Although the entries hold pictures, only their words are printed back, exactly as given.
*** Block opens ***
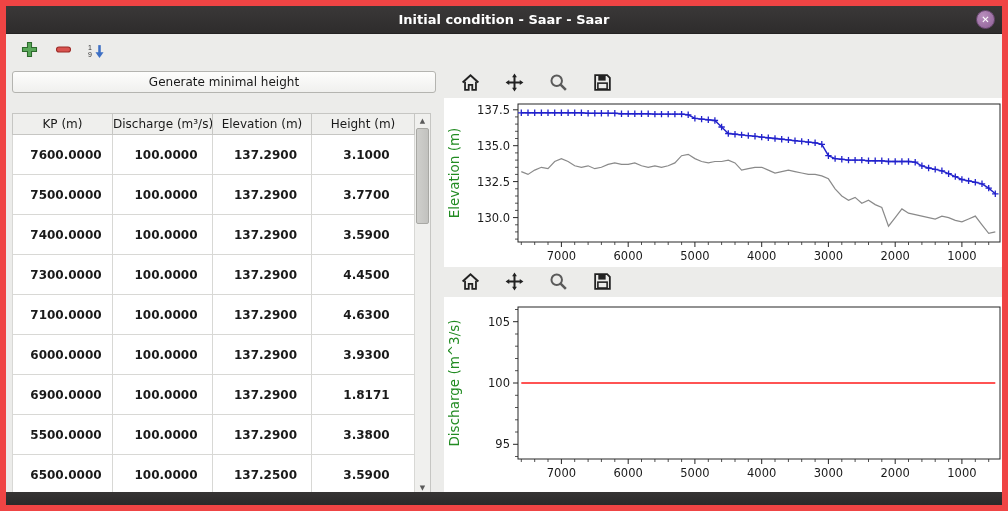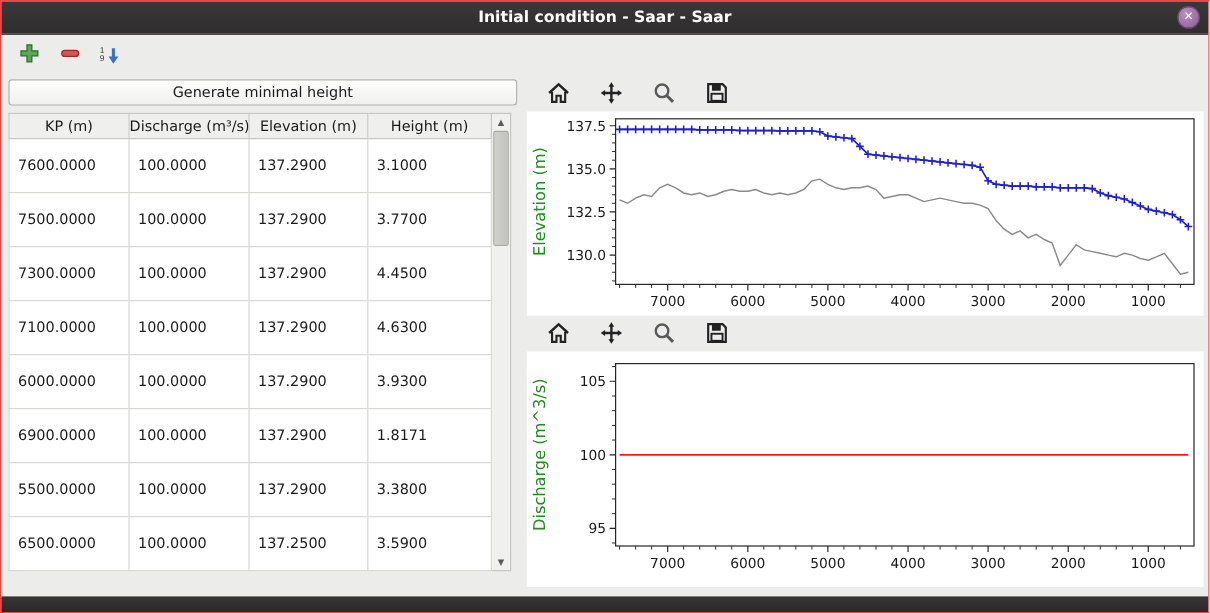"Initial condition - Saar -" .window { border: 1px solid #ef4444 -> 6px solid #ef4444 }
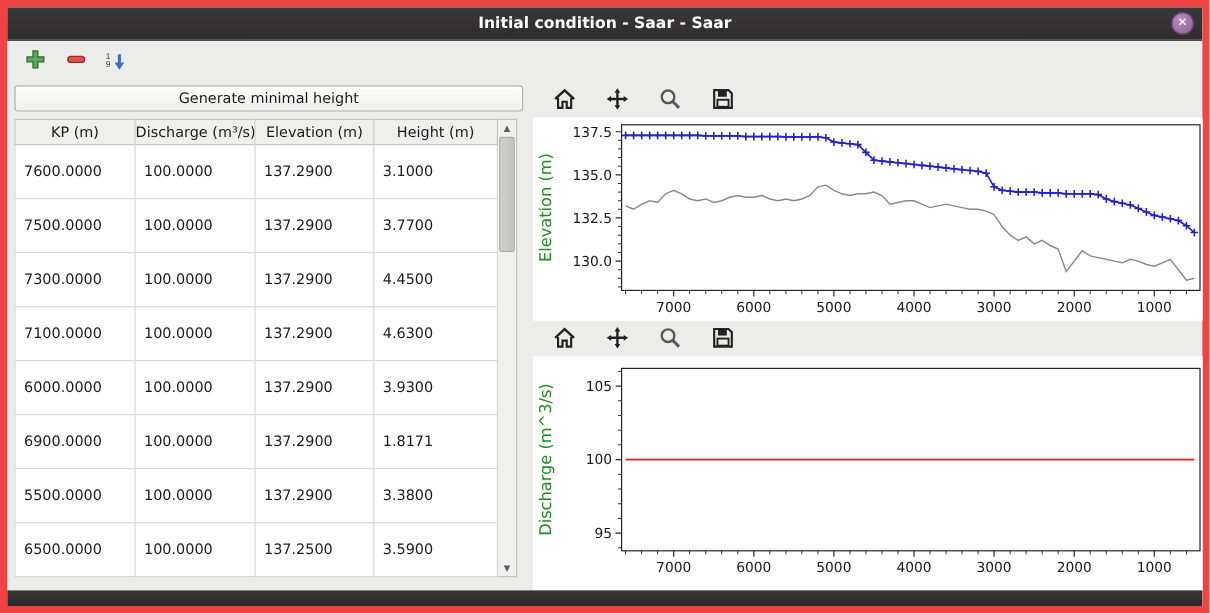"KP (m)" .table-area { margin-top: 6px -> 20px }
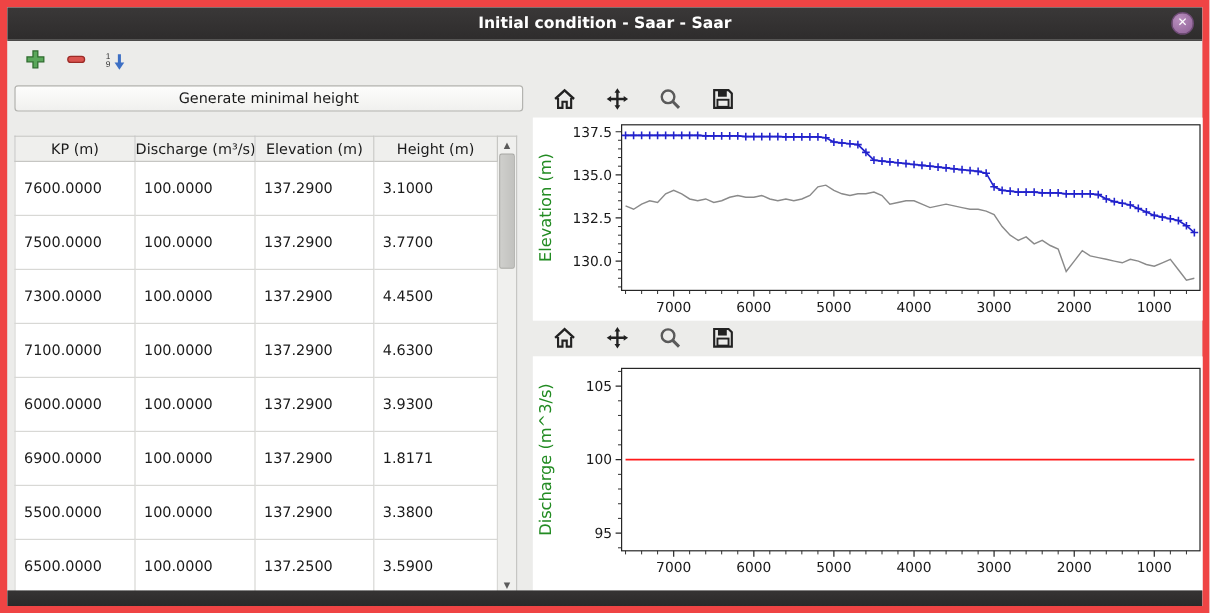"7600.0000" td { font-weight: none -> bold; text-align: left -> center }
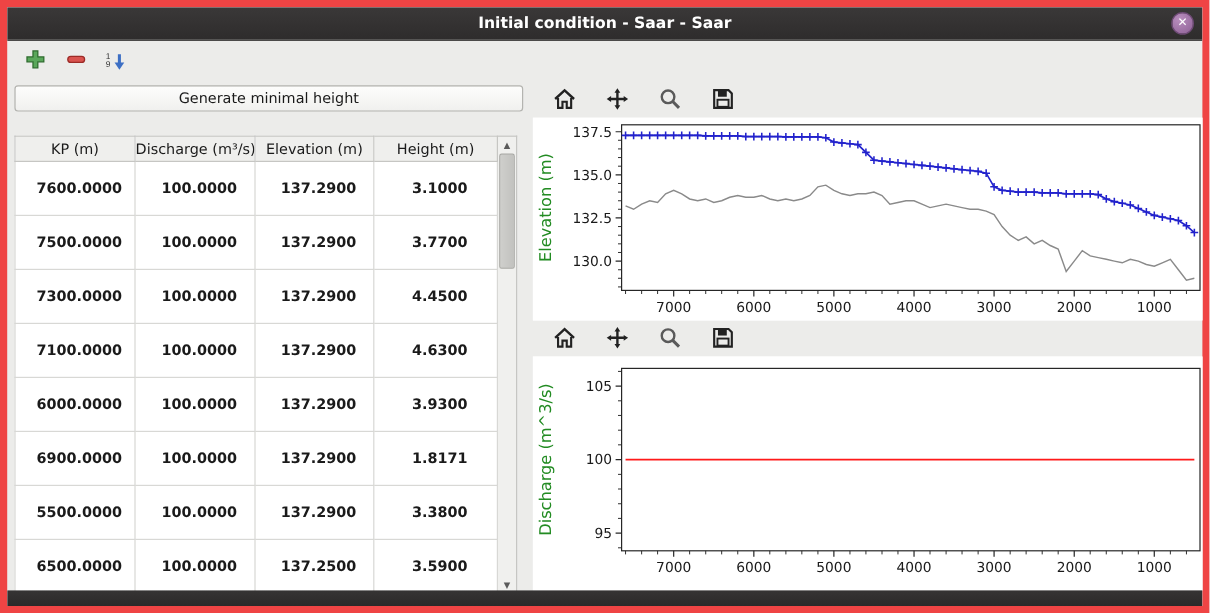"7400.0000" tr { html: none -> <tr> <td>7400.0000</td> <td>100.0000</td> <td>137.2900</td> <td>3.5900</td> </tr> }
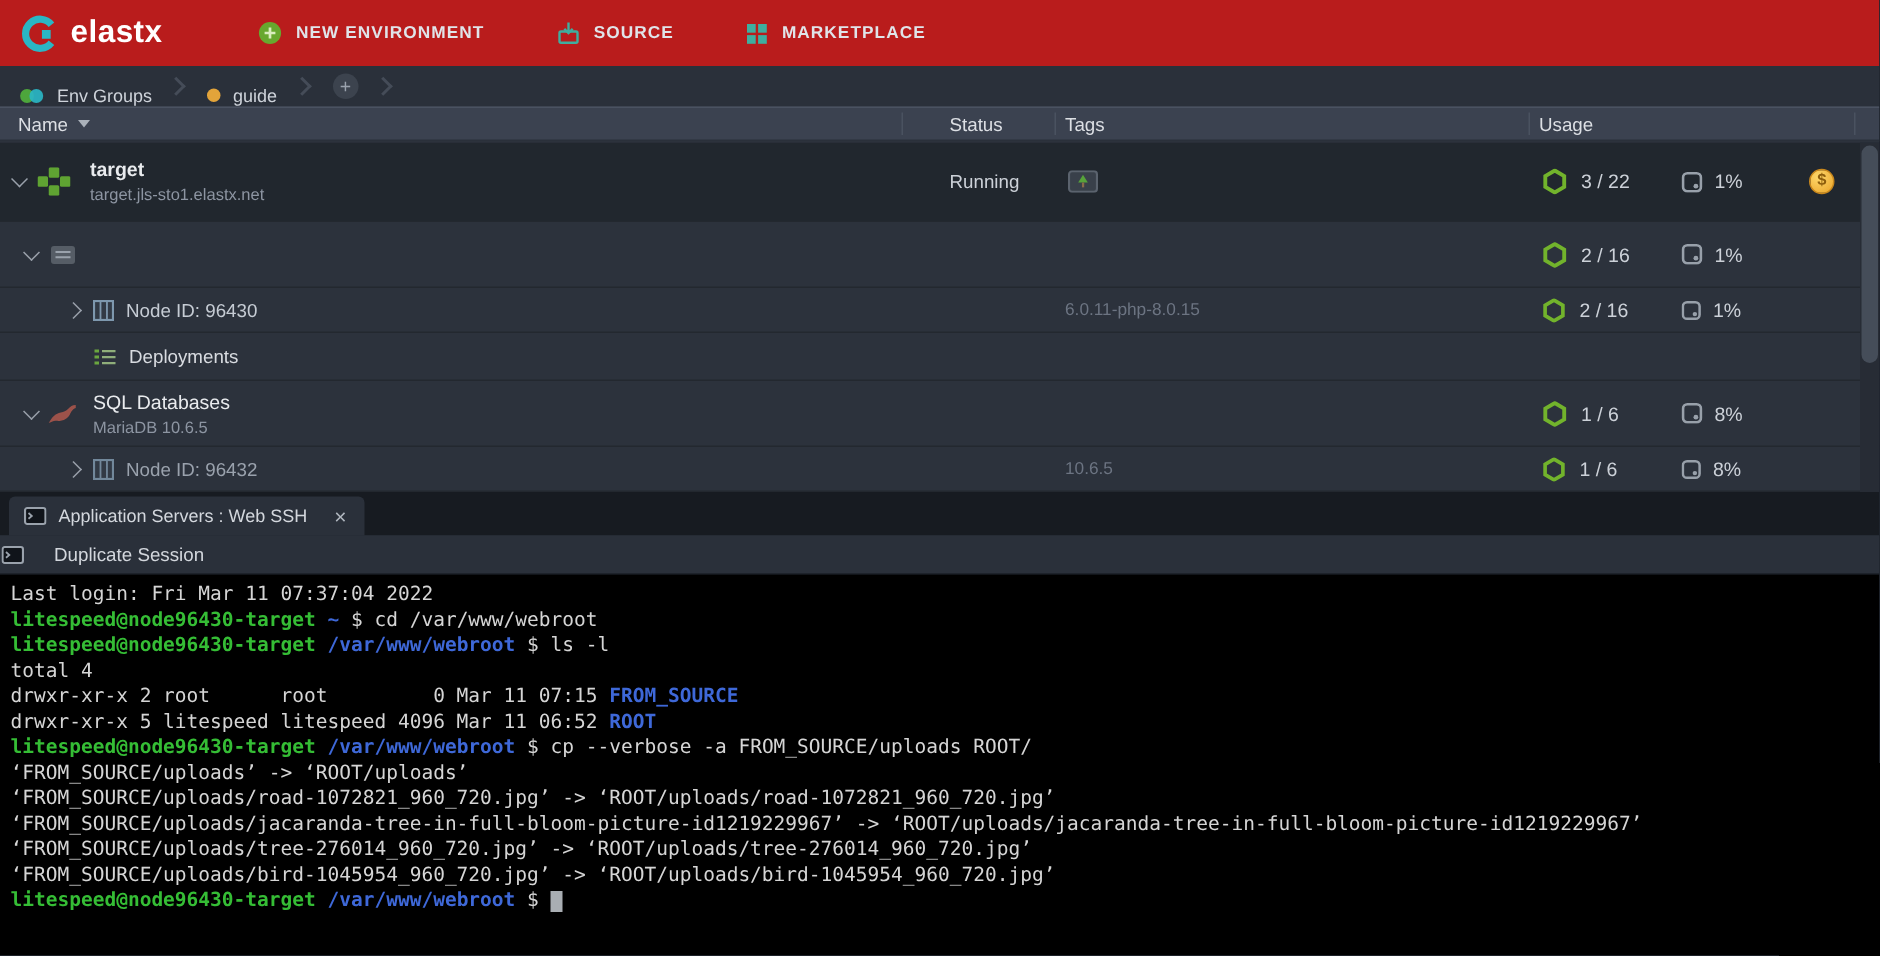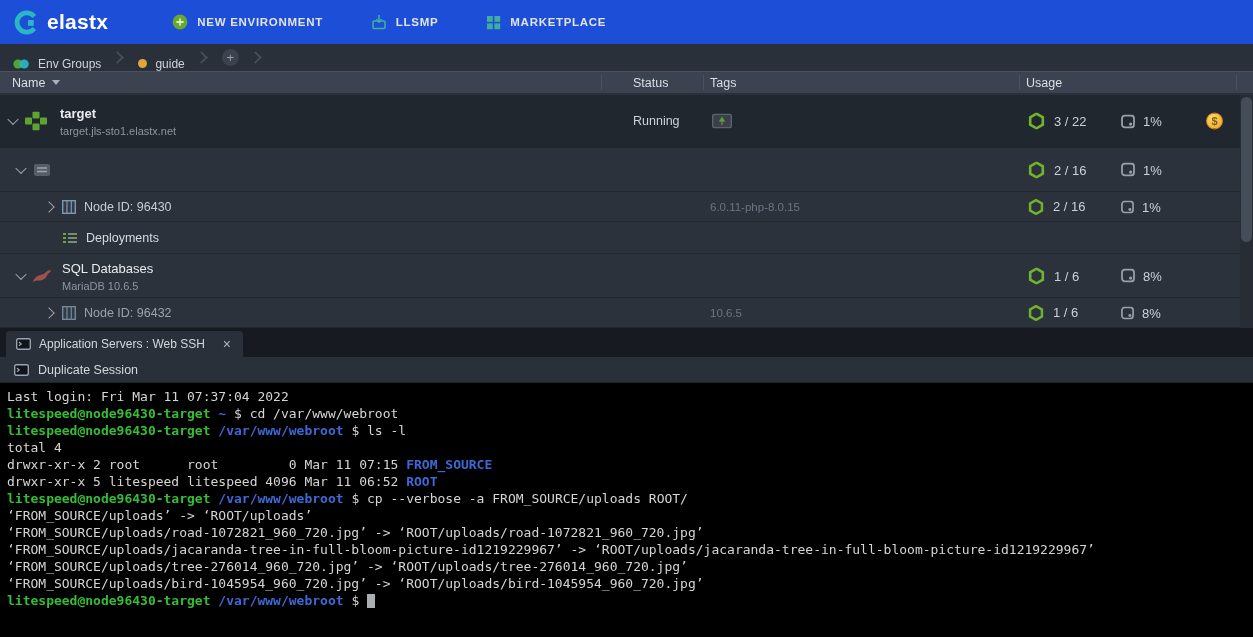"elastx" .topbar { background: #1d4ed8 -> #b91c1c }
*** Block closes ***
● Solution for this task:
"Initial condition - Saar -" .window { border: 1px solid #ef4444 -> 6px solid #ef4444 }
"KP (m)" .table-area { margin-top: 6px -> 20px }
"7600.0000" td { font-weight: none -> bold; text-align: left -> center }
"7400.0000" tr { html: none -> <tr> <td>7400.0000</td> <td>100.0000</td> <td>137.2900</td> <td>3.5900</td> </tr> }
"elastx" .topbar { background: #1d4ed8 -> #b91c1c }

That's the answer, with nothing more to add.